Вообще же и спустя многие годы Илья не переставал удивляться тому, что и тогда, в детстве, душа была опытна какой-то изначальной опытностью, наделена терпением и вниманием. Казалось, она вбирала в себя впечатления, предчувствуя будущие испытания и одиночество. А пока вся эта сумятица медленно, подобно утреннему холоду из купе, уходила из него. Весело пылала маленькая печка, за дверцей был умывальник с зеркалом, всюду были медь и красное дерево, в коридоре – мягкие ковровые дорожки, редкие попутчики внимательно вглядывались в далеко разбегающуюся степь, словно пытаясь постигнуть ускользающий от них смысл заснеженных пространств.
Вечерами горела уютная желтая лампа на фоне снежных равнин, уходящих в синие сумерки, и широкие мягкие диваны, с утра – снова степи без конца и края, где однажды они пересекли неширокую реку и оказались в Азии, – с детством было покончено.
Горячими золотыми точками сияли в памяти названия городов, вновь оживала в сознании карта, заблаговременно изученная. Через воспоминания и зрелище бескрайних зимних полей за окном еле слышно, тонкой струйкой, но явственно сквозило – само Будущее. Оно казалось все еще далеким, но бесконечно прекрасным. Только кусочек себя показавшим, но такой живой и чудесный, – что, если все оно таково? Душа заходилась от восторга!
И он, в который уже раз, с напряженным вниманием вглядывался в схему пути, висевшую в пустынном коридоре вагона. Вслушивался в названия городов и станций, всматривался в далекие ночные огоньки, стараясь непременно угадать названия, к которым они относились.
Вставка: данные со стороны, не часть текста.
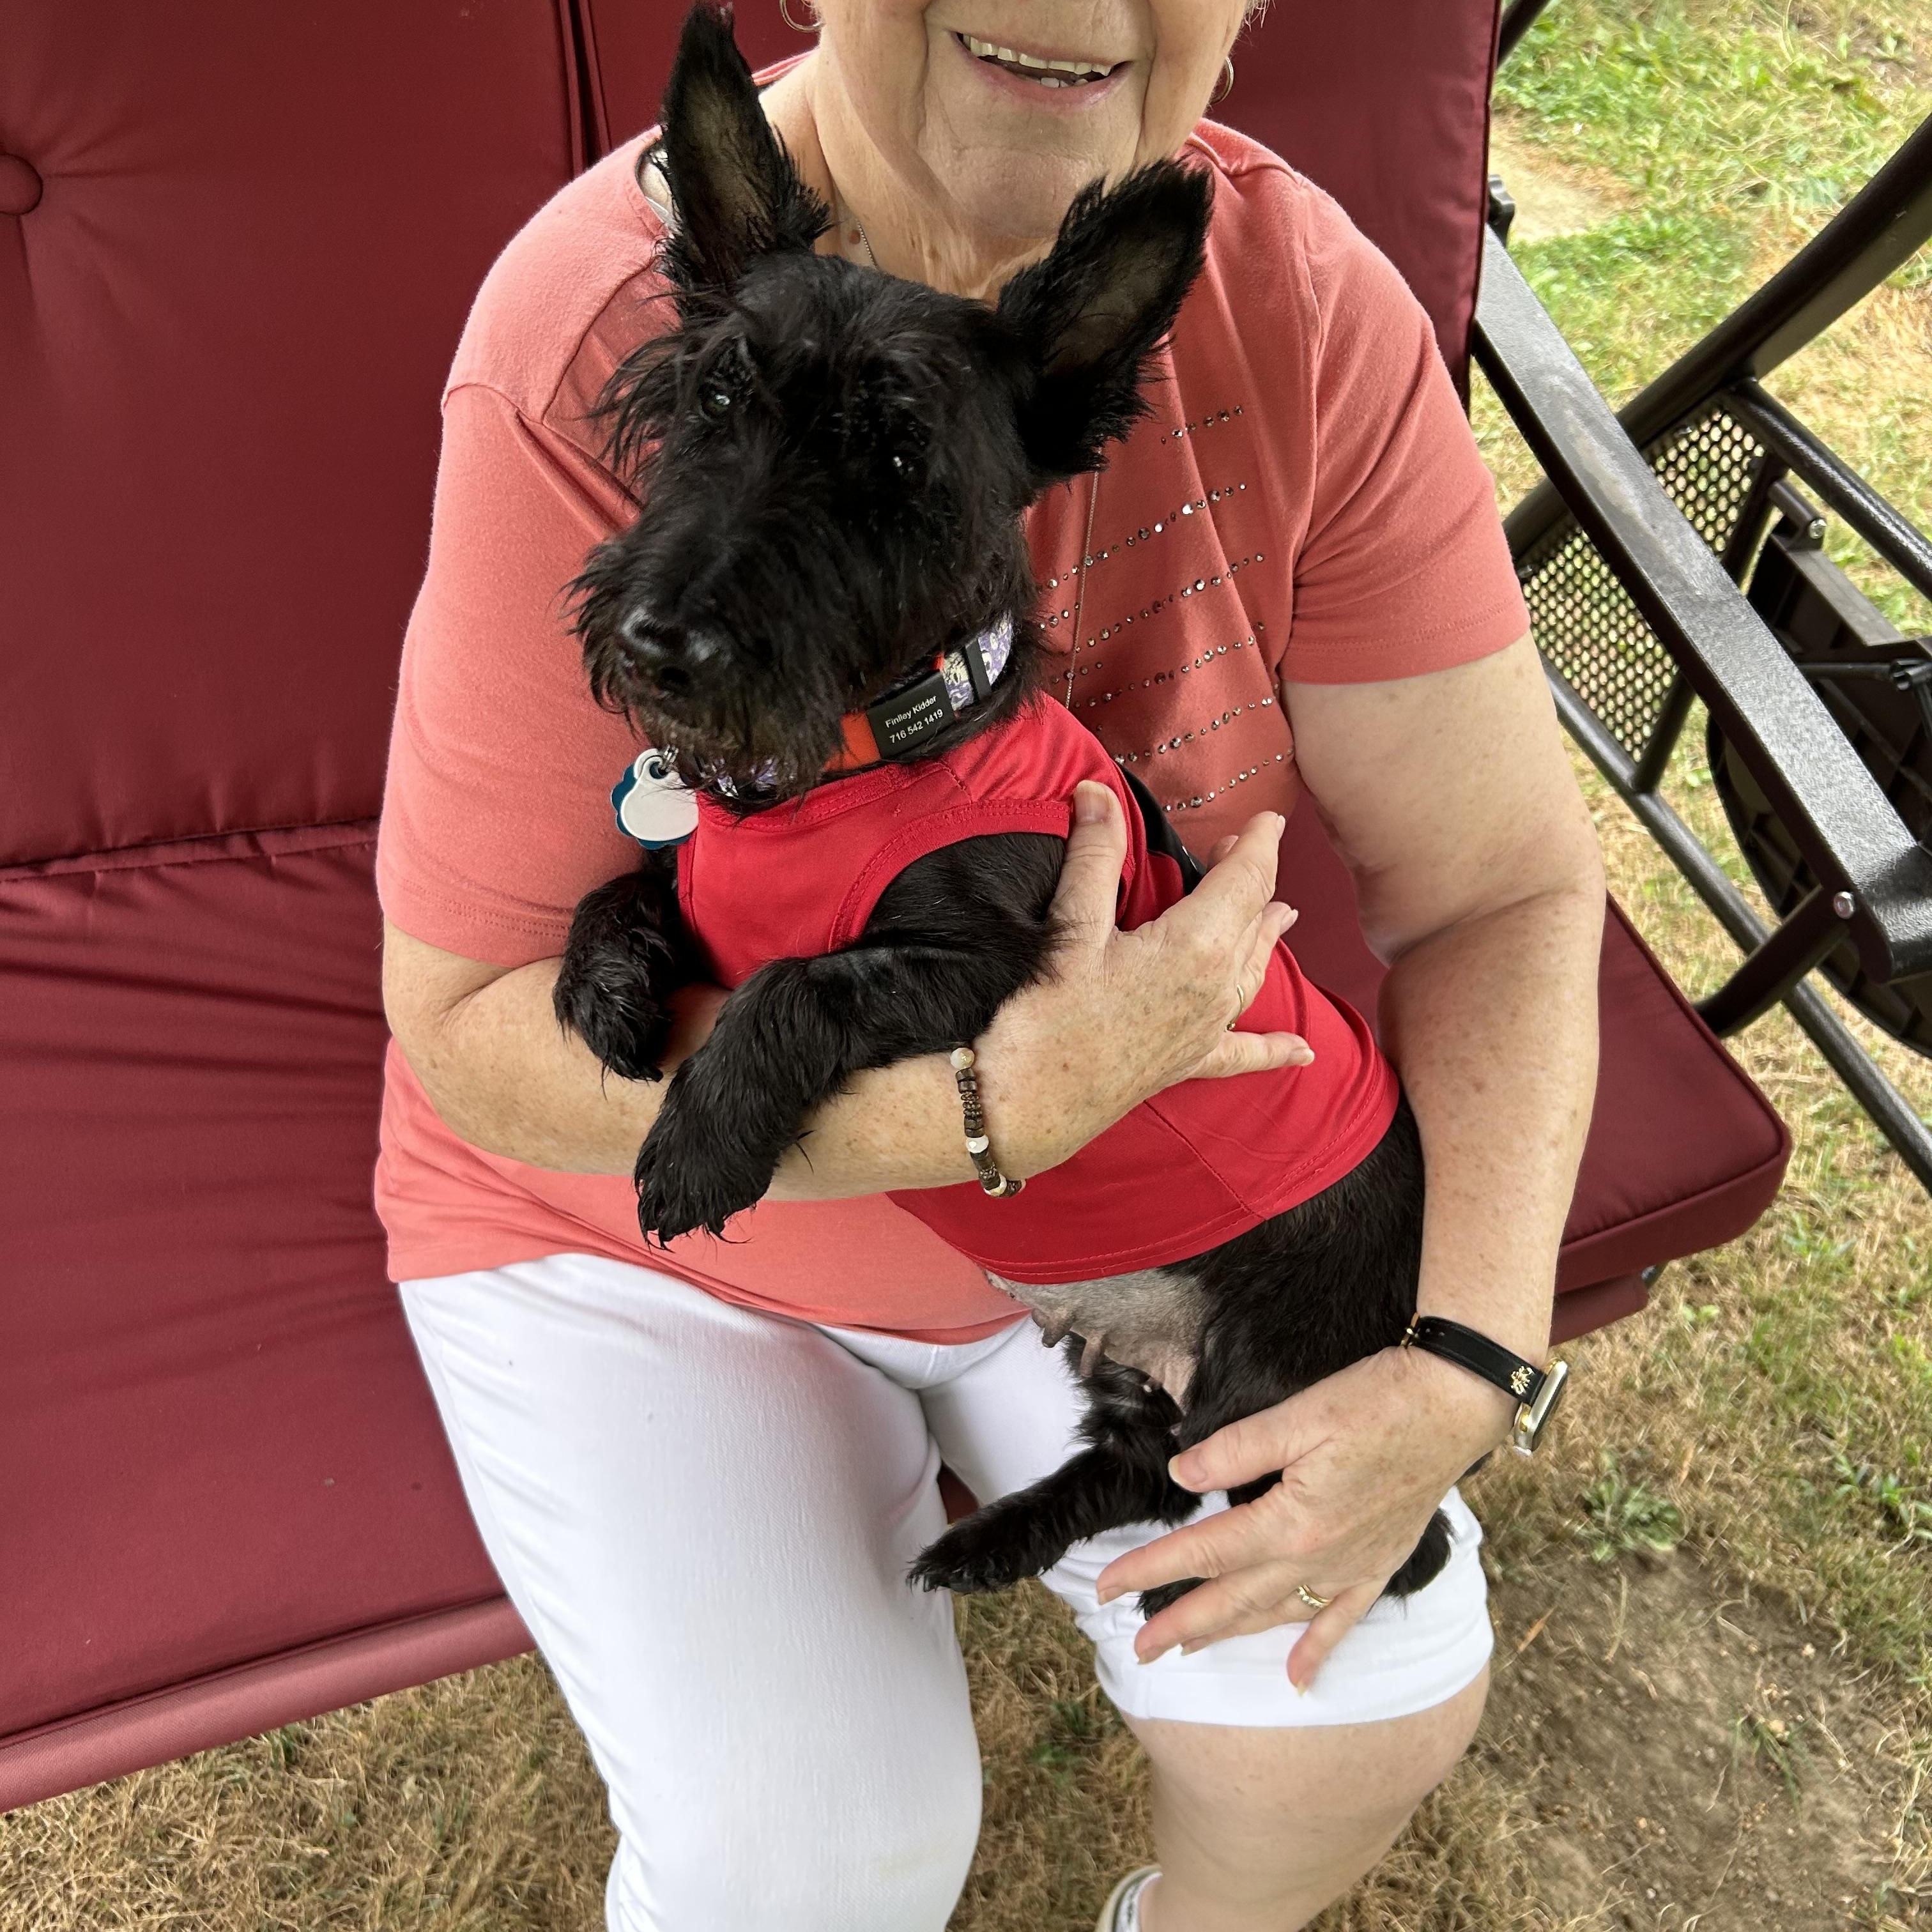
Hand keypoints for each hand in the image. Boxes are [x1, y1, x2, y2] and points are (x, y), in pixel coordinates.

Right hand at [977, 781, 1313, 1175]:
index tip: (1269, 818)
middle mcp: (1216, 987)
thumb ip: (1094, 855)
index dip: (1259, 843)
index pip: (1245, 879)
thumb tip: (1095, 793)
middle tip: (1244, 846)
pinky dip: (1274, 1049)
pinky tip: (1303, 1054)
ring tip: (1283, 915)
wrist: (1031, 1102)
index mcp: (1196, 944)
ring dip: (1267, 938)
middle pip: (1251, 919)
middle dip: (1254, 878)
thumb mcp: (1073, 924)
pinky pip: (1243, 1053)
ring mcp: (1207, 1029)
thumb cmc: (1050, 1015)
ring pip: (1252, 972)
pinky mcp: (1188, 1063)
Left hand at [1092, 1346, 1515, 1691]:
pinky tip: (1298, 1680)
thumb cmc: (1376, 1401)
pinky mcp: (1379, 1566)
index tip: (1107, 1588)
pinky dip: (1316, 1652)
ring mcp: (1350, 1568)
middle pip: (1232, 1599)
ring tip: (1188, 1651)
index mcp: (1289, 1522)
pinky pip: (1341, 1621)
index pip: (1203, 1553)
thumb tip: (1182, 1476)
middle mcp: (1316, 1559)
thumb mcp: (1298, 1415)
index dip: (1150, 1569)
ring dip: (1230, 1636)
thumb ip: (1235, 1449)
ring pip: (1276, 1615)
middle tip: (1137, 1647)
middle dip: (1180, 1625)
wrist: (1452, 1407)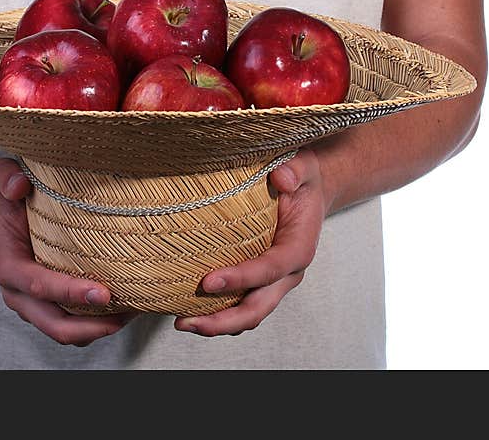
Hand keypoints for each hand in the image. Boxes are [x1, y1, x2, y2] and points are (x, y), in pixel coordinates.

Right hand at [0, 158, 136, 345]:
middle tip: (127, 314)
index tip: (103, 293)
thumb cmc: (6, 199)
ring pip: (67, 333)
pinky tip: (125, 309)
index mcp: (7, 266)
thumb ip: (7, 179)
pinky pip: (73, 326)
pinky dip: (97, 325)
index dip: (70, 293)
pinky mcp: (48, 307)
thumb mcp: (2, 179)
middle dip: (91, 326)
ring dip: (99, 329)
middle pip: (54, 325)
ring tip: (134, 313)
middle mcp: (18, 293)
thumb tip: (20, 184)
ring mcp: (33, 306)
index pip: (38, 286)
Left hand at [174, 148, 326, 335]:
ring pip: (249, 314)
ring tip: (181, 323)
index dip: (241, 278)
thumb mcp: (303, 165)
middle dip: (223, 320)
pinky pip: (240, 306)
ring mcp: (274, 283)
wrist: (307, 192)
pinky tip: (190, 311)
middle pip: (258, 307)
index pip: (271, 268)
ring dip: (217, 324)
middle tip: (185, 321)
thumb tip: (281, 178)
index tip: (208, 281)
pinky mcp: (259, 283)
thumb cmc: (302, 179)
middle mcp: (288, 273)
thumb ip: (294, 170)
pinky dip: (218, 314)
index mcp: (299, 247)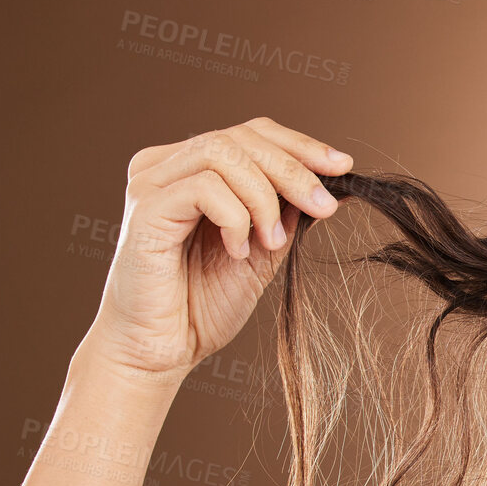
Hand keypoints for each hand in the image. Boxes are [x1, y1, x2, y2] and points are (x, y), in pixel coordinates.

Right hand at [81, 116, 352, 378]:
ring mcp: (150, 185)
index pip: (249, 133)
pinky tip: (237, 251)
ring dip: (264, 197)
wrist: (163, 352)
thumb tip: (327, 181)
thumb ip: (283, 214)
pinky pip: (204, 187)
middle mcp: (164, 167)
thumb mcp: (261, 253)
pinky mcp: (145, 209)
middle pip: (240, 137)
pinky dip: (234, 217)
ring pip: (223, 154)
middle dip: (292, 170)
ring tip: (270, 243)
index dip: (298, 145)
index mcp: (190, 169)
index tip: (341, 166)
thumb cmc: (201, 307)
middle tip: (323, 207)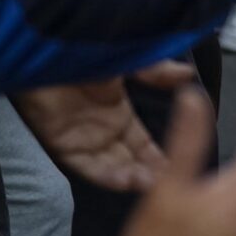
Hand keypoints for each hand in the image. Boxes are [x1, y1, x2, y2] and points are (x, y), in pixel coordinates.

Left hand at [12, 60, 197, 191]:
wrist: (46, 51)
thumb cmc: (85, 52)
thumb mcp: (128, 61)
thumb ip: (157, 71)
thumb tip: (189, 74)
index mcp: (117, 111)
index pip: (141, 142)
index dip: (158, 155)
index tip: (178, 165)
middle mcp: (101, 129)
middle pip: (128, 159)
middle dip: (148, 172)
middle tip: (169, 181)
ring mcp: (82, 138)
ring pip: (110, 166)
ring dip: (130, 177)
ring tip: (151, 184)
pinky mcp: (62, 144)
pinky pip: (86, 166)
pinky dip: (105, 175)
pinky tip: (125, 180)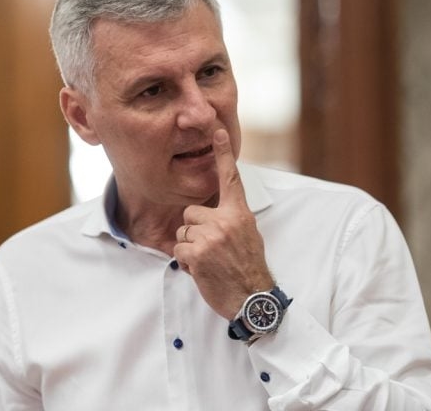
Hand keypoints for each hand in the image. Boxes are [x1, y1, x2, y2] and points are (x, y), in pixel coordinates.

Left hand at [173, 129, 274, 319]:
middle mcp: (225, 221)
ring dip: (190, 248)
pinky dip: (187, 263)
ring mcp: (210, 236)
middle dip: (195, 231)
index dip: (223, 154)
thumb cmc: (249, 268)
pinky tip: (203, 271)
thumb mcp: (248, 235)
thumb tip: (212, 212)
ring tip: (210, 262)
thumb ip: (231, 219)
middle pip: (190, 213)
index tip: (217, 131)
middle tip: (212, 250)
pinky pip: (178, 250)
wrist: (252, 299)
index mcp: (239, 213)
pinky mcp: (196, 253)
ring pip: (182, 232)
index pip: (230, 179)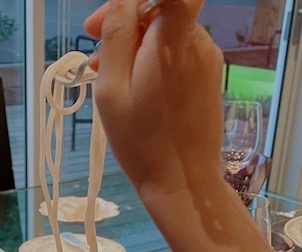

Гордость за огромность, нескончаемость этих пространств медленно наполняла его. Эти пространства, казалось, имели свою душу, были природным, распространившимся повсюду добрым существом, верным и вечным союзником его, Ильи, всех ехавших с ним в поезде и вообще всех населявших страну людей. И так ясно было – отними их, эти пространства, и саму душу убьешь, ведь сердца всех этих людей бились в одном ритме, срослись с этими просторами, говорили с ними на одном языке, в котором нет слов, но который понятен каждому. И он, Илья, остро чувствовал это родство, он был таким же. И порой вспоминал, как тетя Лина, готовя обед на кухне, тихонько напевала про себя: «Хороша страна Болгария, а Россия лучше всех».
А поезд шел – нет, летел в снежной пыли, поглощал, пронизывал пространство, но, может, просто хотел слиться с ним, раствориться в нем. Ближе к ночи приносили в тихо звенящих подстаканниках душистый чай с лимоном, купе заполнялось мягким золотистым светом настольной лампы, очень похожим на тот домашний свет Можайки, когда он забирался в уютное кресло рядом с торшером. Синие вечерние поля проплывали за окном. Он, пожалуй, впервые понимал, что был не рядом со счастьем – оно, это счастье, жило в нем. Будущее во всем великолепии, неизвестное и прекрасное Будущее, приближалось с каждым часом.
2
Поезд опаздывал. Когда приехали, в конце перрона в морозном тумане садилось солнце. Их встретил румяный от холода ладный офицер. Усадил в машину, мигом доставил в большой одноэтажный дом с огромным двором с кучей каких-то пристроек и еще большим, показавшимся Илье поначалу бесконечным садом. Его огромность естественно соотносилась с огромностью поглощенных ими только что пространств. Сам одноэтажный особняк показался Илье холодным, темным. Какая-то чужая мебель, вся в чехлах. Скоро приехал отец, они поужинали, прошлись по саду, осмотрели постройки. Надо было определяться со школой, и вообще: начиналась новая жизнь.